Clérigos franceses abusaram sexualmente de mais de 200 mil crianças nos últimos 70 anos, revelou uma grande investigação divulgada nesta terça-feira, e seus autores acusaram a Igreja Católica de fazer vista grossa por tempo demais.
A Igreja demonstrou uma “indiferença profunda, total e até cruel durante anos”, protegendo a si mesma, no lugar de proteger as vítimas de um abuso sistêmico, disse Jean-Marc Sauvé, chefe da comissão que compilou o relatório.
A maioria das vítimas foram meninos, disse ele, muitos deles de 10 a 13 anos de idade. A Igreja não somente não tomou as medidas necessárias para evitar abusos, mas tampouco os relatou, e em certas ocasiões colocou crianças em contato com predadores conscientemente, disse o relatório.

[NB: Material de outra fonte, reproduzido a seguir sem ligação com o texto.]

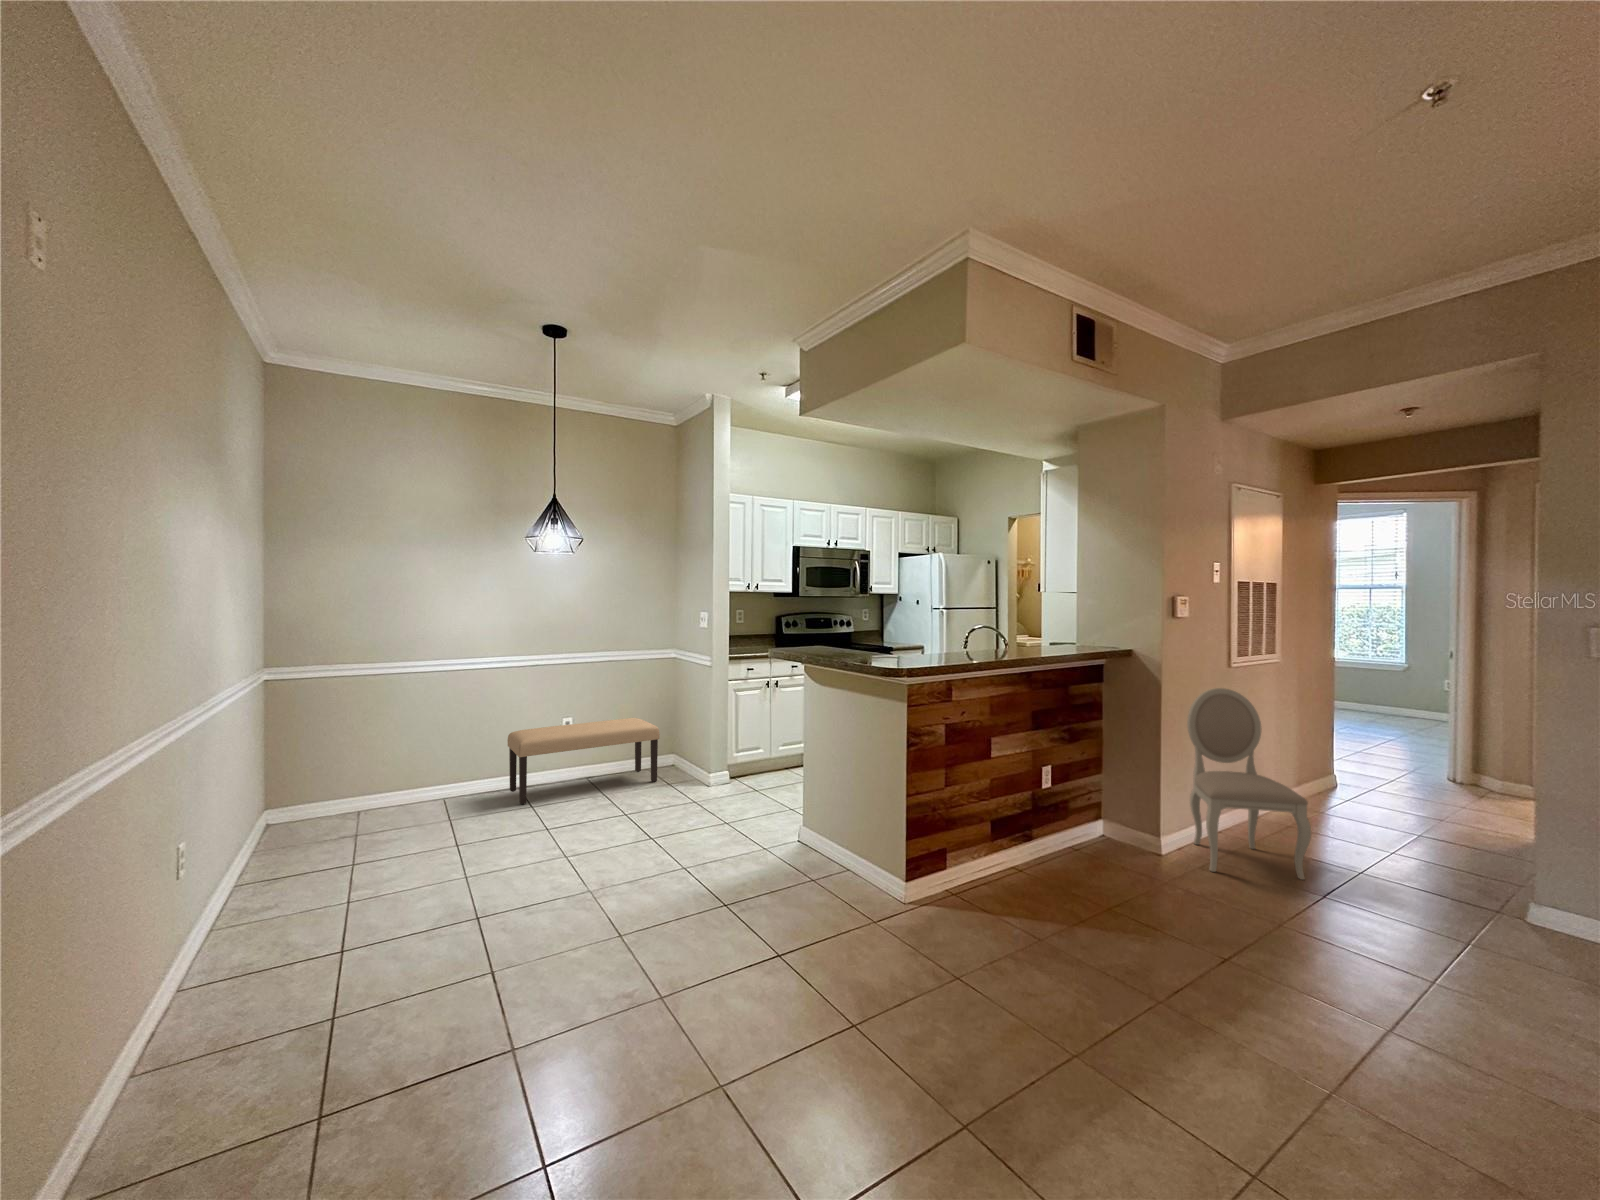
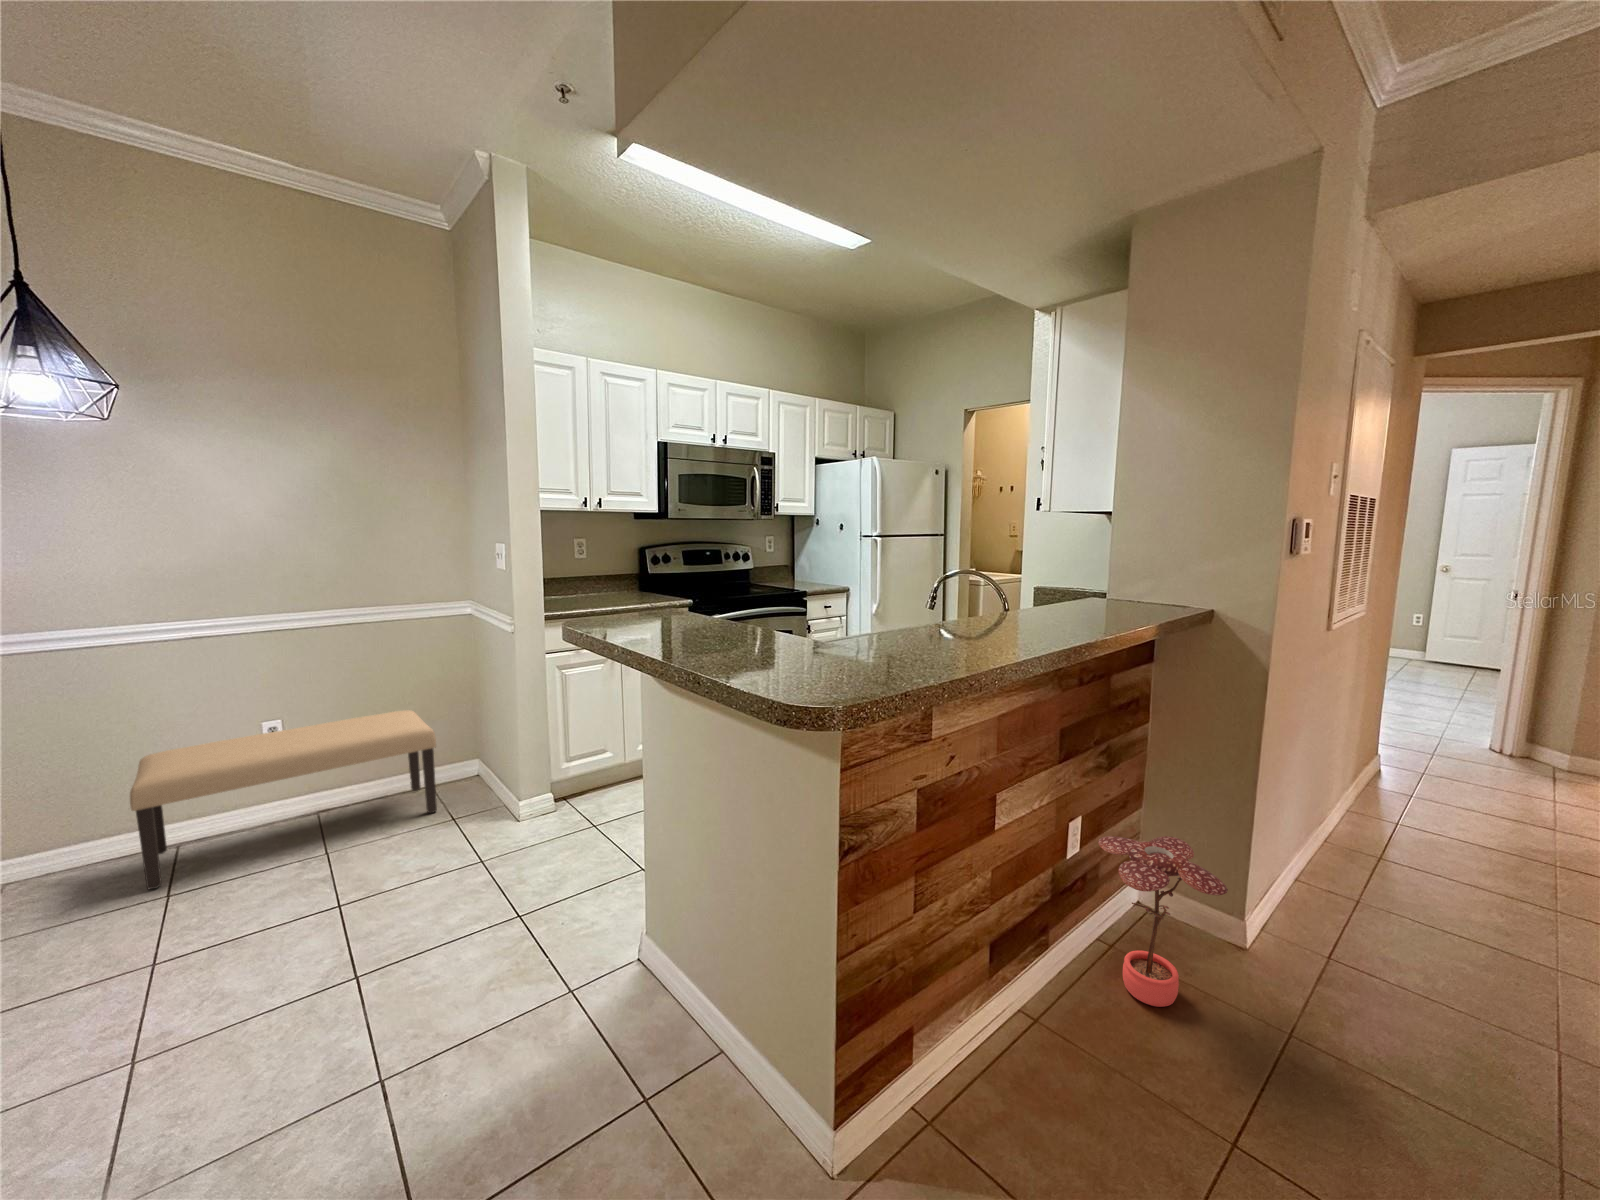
dining chair: present [1187,688,1311,880] -> none [1274,668,1520,999]
potted plant: none [1060,778,1123,870] -> present [1098,836,1228,1007]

O chefe da conferência de bispos da França, Éric de Moulins-Beaufort, disse se tratar de uma vergonha para a Igreja, pediu perdão e prometeu agir. As revelações na França são as mais recentes a abalar a Igreja Católica na esteira de uma série de escândalos de abuso sexual em todo o mundo, com frequência envolvendo crianças.
A comissão foi criada por bispos católicos da França no final de 2018 para lançar luz sobre os abusos e restabelecer a confiança pública na Igreja diante de um panorama de congregações minguantes, e trabalha de forma independente.
Sauvé disse que o problema persiste, e acrescentou que até os anos 2000 a Igreja mostrou uma indiferença completa com as vítimas, só adotando uma mudança de atitude real entre 2015 e 2016.
Os ensinamentos da Igreja Católica em temas como sexualidade, obediência e a santidade do sacerdócio ajudaram a criar pontos cegos que permitiram abusos sexuais do clero, disse Sauvé, acrescentando que a instituição precisa reformular a maneira como aborda estas questões para restabelecer a confiança da sociedade.
A Igreja precisa assumir a responsabilidade pelo que ocorreu, disse a comissão, e fazer com que relatos de abusos sejam transmitidos às autoridades judiciais. Ela também deve oferecer compensações financeiras adequadas às vítimas, “que, embora não sejam suficientes (para tratar do trauma do abuso sexual), são contudo indispensáveis, já que completam o processo de reconhecimento”.
A comissão acrescentou uma lista de recomendações, que inclui a verificação sistemática de fichas criminais de qualquer pessoa indicada pela Igreja para ter contato frequente com crianças ou pessoas vulneráveis e um treinamento adequado aos padres.